§ SOURCE EXCERPT:

BEGIN

Here is the rule from Chapter 4:

Section 6. In marking situations, a handler shall not line a dog in the direction of any fall or gun station until all falls are down.


----------



## gdgli (Aug 24, 2011)

4. Under what circumstances is the handler permitted to wear white (white camo)?


I am always learning. I had this discussion with someone who told me that there is a handler who always shows up with snow camo. I couldn't imagine somebody doing this. This person told me that he is waiting to judge this person. Of course it is appropriate in a snow goose rig but not every set up. Well, again, I had never thought about this, but glad we talked about it.


----------



## gdgli (Aug 24, 2011)

5. Birds must be hung on a bird dryer behind the judges.


The rule that addresses this surprised me. You know what happens at hunt tests, bird dryer/hanger is placed where convenient. (One judge placed it purposely to be a distraction.) But this raises the question, how should the birds be stored? 



From the rule book, Guidelines, Part IV, Section 9:


9. Be sure that birds are not left lying around the line. Marshals should keep them out of sight in bags or other containers.


----------



## gdgli (Aug 24, 2011)

Surprised at the above guideline? I had a debate about this one with a friend last night. He didn't know it either.

END

§ PROVIDED MATERIAL:
BEGIN

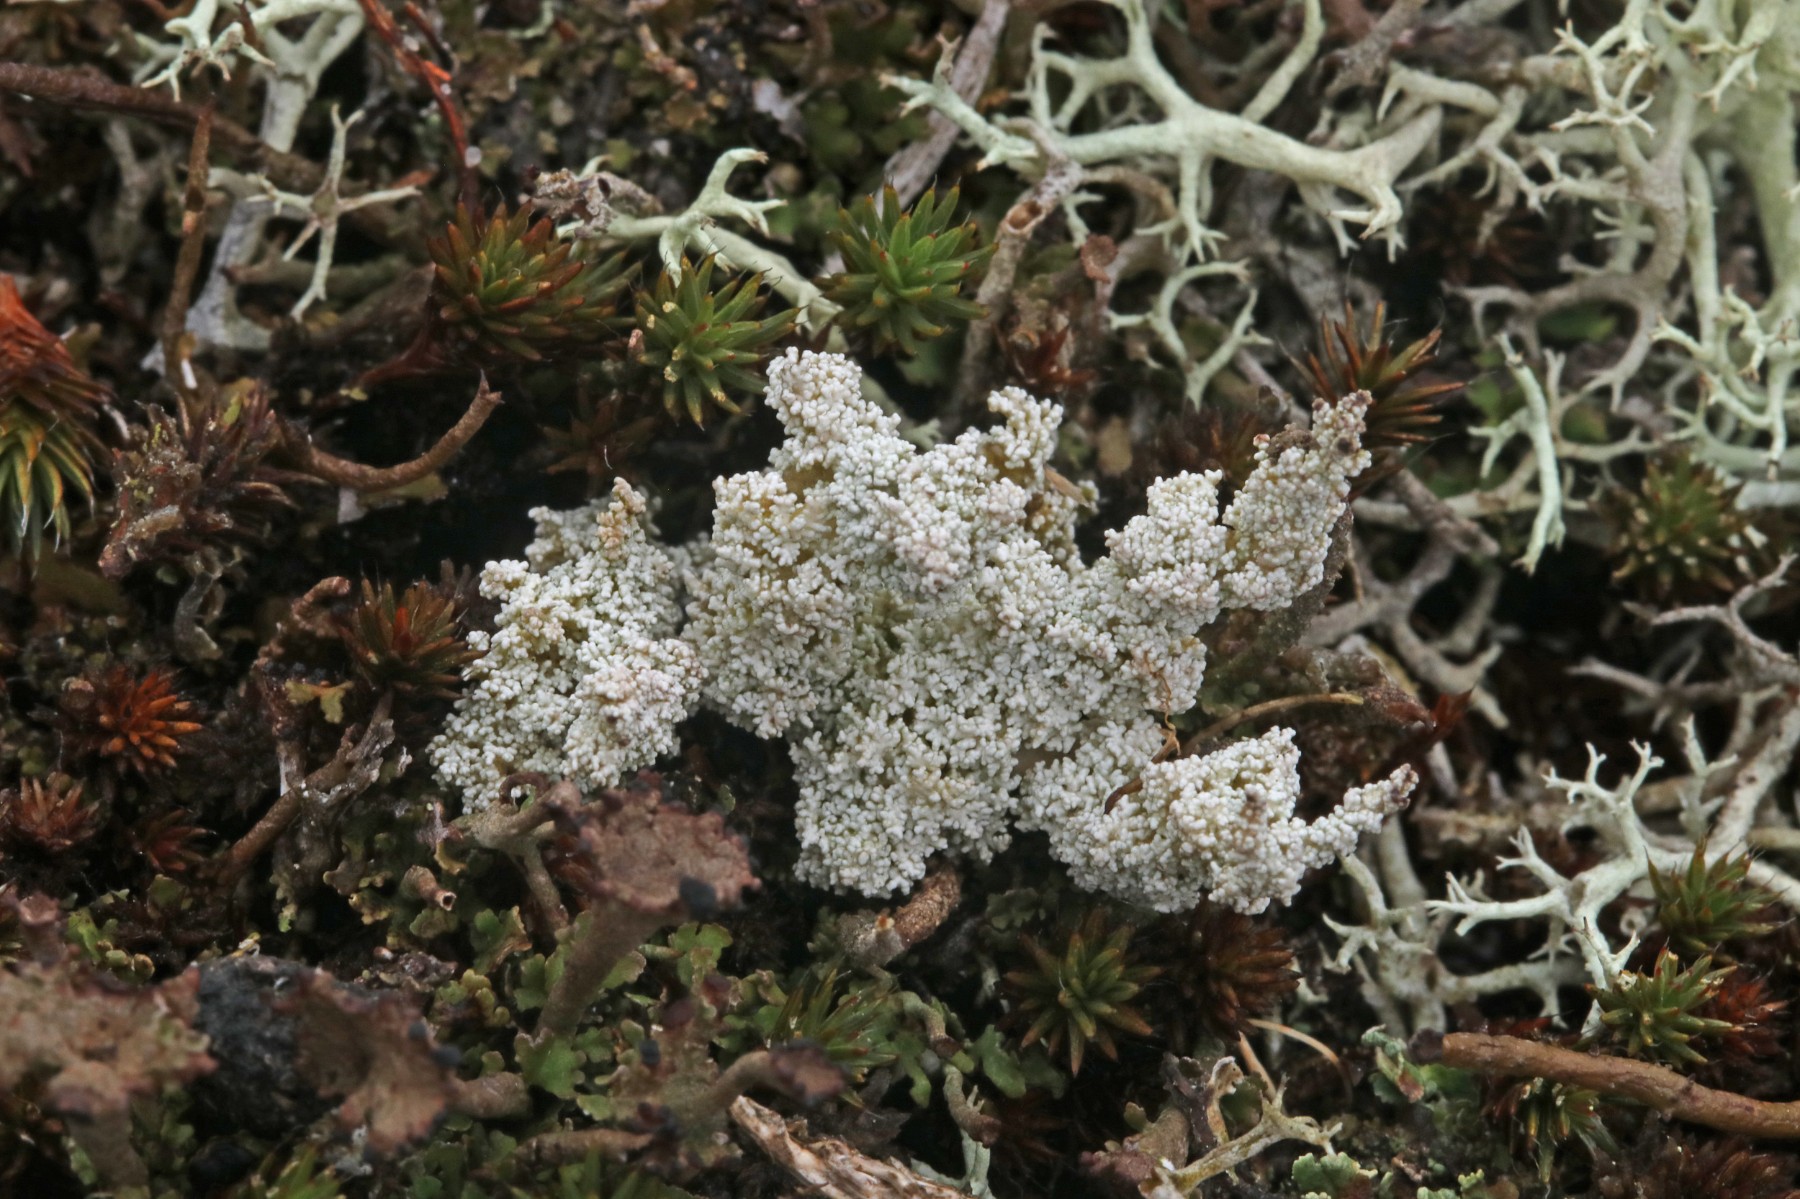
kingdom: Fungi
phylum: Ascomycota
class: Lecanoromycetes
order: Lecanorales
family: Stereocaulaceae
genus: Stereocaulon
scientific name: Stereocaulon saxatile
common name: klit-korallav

END

§ INSTRUCTIONS:
(1) Rewrite the hunt test thread from "Section 6. In" to "white (white camo)?", putting "trainer" in place of "handler".
(2) For each statement below, say yes or no to whether the hunt test thread supports it, and quote the words that settle it. (a) Section 6 allows a handler to line a dog toward a fall before all falls are down. (b) The Guidelines say marshals should keep birds out of sight in bags or other containers. (c) The poster's friend already knew the guideline about birds.

§ SOLUTION SET:
(1)
Section 6. In marking situations, a trainer shall not line a dog in the direction of any fall or gun station until all falls are down.


----------



## gdgli (Aug 24, 2011)

4. Under what circumstances is the trainer permitted to wear white (white camo)?

(2)
(a) No: "a handler shall not line a dog in the direction of any fall or gun station until all falls are down."
(b) Yes: "Marshals should keep them out of sight in bags or other containers."
(c) No: "He didn't know it either."